-- Input data follows --

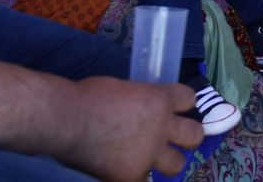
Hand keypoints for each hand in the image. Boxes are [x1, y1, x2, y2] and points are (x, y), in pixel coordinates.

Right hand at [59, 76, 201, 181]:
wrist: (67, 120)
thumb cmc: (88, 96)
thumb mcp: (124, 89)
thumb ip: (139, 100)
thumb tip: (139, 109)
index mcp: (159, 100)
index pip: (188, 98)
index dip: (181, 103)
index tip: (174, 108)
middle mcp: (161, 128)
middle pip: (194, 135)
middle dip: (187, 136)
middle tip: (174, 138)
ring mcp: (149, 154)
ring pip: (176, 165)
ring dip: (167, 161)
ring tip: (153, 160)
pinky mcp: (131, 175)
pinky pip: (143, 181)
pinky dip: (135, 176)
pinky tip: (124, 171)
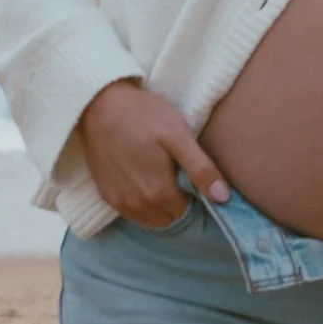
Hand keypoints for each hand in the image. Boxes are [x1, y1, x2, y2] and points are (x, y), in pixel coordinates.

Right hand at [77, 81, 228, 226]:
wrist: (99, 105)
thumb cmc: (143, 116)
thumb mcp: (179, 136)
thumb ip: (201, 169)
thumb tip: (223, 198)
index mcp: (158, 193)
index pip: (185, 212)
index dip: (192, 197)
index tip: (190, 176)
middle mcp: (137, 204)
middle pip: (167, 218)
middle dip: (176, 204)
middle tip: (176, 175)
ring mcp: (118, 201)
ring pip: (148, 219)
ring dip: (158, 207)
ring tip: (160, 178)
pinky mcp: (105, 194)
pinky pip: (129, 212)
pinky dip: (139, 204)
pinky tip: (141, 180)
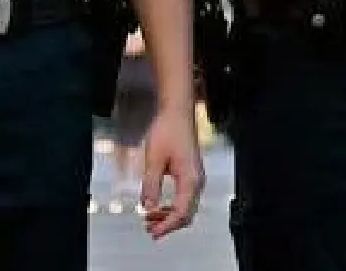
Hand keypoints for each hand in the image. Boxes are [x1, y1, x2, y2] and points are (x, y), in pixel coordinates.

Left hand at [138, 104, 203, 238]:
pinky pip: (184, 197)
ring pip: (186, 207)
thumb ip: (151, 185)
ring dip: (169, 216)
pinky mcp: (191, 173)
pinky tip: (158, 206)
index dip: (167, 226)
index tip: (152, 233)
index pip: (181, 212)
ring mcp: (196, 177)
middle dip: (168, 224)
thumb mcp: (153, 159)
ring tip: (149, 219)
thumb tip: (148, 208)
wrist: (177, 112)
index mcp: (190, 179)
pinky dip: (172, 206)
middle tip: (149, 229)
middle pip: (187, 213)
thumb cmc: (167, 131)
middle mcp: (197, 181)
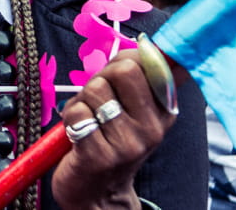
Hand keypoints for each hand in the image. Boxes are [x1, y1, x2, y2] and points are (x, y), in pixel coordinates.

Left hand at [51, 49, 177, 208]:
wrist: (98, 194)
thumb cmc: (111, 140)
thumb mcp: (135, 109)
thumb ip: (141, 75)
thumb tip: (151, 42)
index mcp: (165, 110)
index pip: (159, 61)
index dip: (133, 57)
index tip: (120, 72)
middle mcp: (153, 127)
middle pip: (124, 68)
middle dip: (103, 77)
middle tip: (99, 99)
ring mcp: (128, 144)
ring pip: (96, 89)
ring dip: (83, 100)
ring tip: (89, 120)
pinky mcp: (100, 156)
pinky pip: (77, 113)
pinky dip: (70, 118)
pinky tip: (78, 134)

-- Input data concluded --

▶ **What this task involves**
Please copy out the whole listing exactly as it stands, minus the pictures.

▶ **Task response**
Hand keypoints for each hand in the image. Boxes are [x1, y1, x2, y2] and points are (x, y), in pixel coordinates.

Right hand at [59, 76, 201, 181]:
wrist: (67, 120)
thumb cmc: (88, 96)
thumb mcp: (124, 89)
thumb ip: (139, 100)
thumb tip: (139, 109)
index mcp: (159, 100)
index pip: (188, 98)
index dip: (181, 103)
index tip: (174, 108)
middle mcp: (161, 128)
middle pip: (194, 135)
middle dip: (187, 136)
middle tip: (174, 138)
ring mcp: (149, 154)
ring pip: (176, 165)
ring dip: (167, 161)
ring tip: (153, 160)
pinky mcp: (131, 175)
pinky pip: (143, 181)
pinky dip: (135, 176)
pinky tip: (124, 171)
Hand keypoints for each hand in the image. Boxes are [x1, y1, x2, y2] and points are (x, y), in pixel coordinates.

Right hand at [77, 81, 228, 226]:
wrist: (99, 105)
thumb cmc: (143, 116)
thumb mcp: (179, 136)
thumb ip: (201, 169)
thumb tip: (223, 198)
index mcp: (158, 193)
index pip: (185, 212)
index dip: (192, 197)
index tip: (190, 176)
middle mcp: (137, 204)
middle pip: (167, 218)
middle dip: (176, 204)
middle tip: (176, 175)
ring mcp: (118, 201)
ring pip: (148, 219)
ring dip: (158, 207)
ring tip: (160, 178)
pinky mcp: (105, 194)
pinky pip: (129, 212)
pinky dip: (139, 204)
pinky tip: (141, 180)
Hand keypoints for each hand in the image. Boxes are [x1, y1, x2, y2] and points are (x, y), in pixel coordinates.

Left hand at [138, 104, 203, 238]:
pinky pip: (184, 197)
ring pip: (186, 207)
thumb ip: (151, 185)
ring dip: (169, 216)
pinky mcp: (191, 173)
pinky tip: (158, 206)
index dip: (167, 226)
index tip: (152, 233)
index pip: (181, 212)
ring mcp: (196, 177)
middle dip: (168, 224)
thumb mcp: (153, 159)
ring tip: (149, 219)
thumb tip: (148, 208)
wrist: (177, 112)
index mcp: (190, 179)
pinky dip: (172, 206)
middle tip: (149, 229)
middle pip: (187, 213)
thumb cmc: (167, 131)
middle mcp: (197, 181)
Hand keypoints for each hand in the image. Boxes are [x1, y1, x2, y2] and points are (x, y), in pixel coordinates.

Left hand at [51, 49, 177, 208]:
wrist: (98, 194)
thumb cmc: (111, 140)
thumb mcp: (135, 109)
thumb ip: (141, 75)
thumb tip: (151, 42)
index mcp: (165, 110)
index pip: (159, 61)
index dip: (133, 57)
index tip: (120, 72)
middle mcp: (153, 127)
middle pip: (124, 68)
middle dip: (103, 77)
middle tip: (99, 99)
ring mcp: (128, 144)
ring pip: (96, 89)
ring dip: (83, 100)
ring tip: (89, 120)
pinky mcp: (100, 156)
pinky pip: (77, 113)
pinky dip: (70, 118)
pinky tip: (78, 134)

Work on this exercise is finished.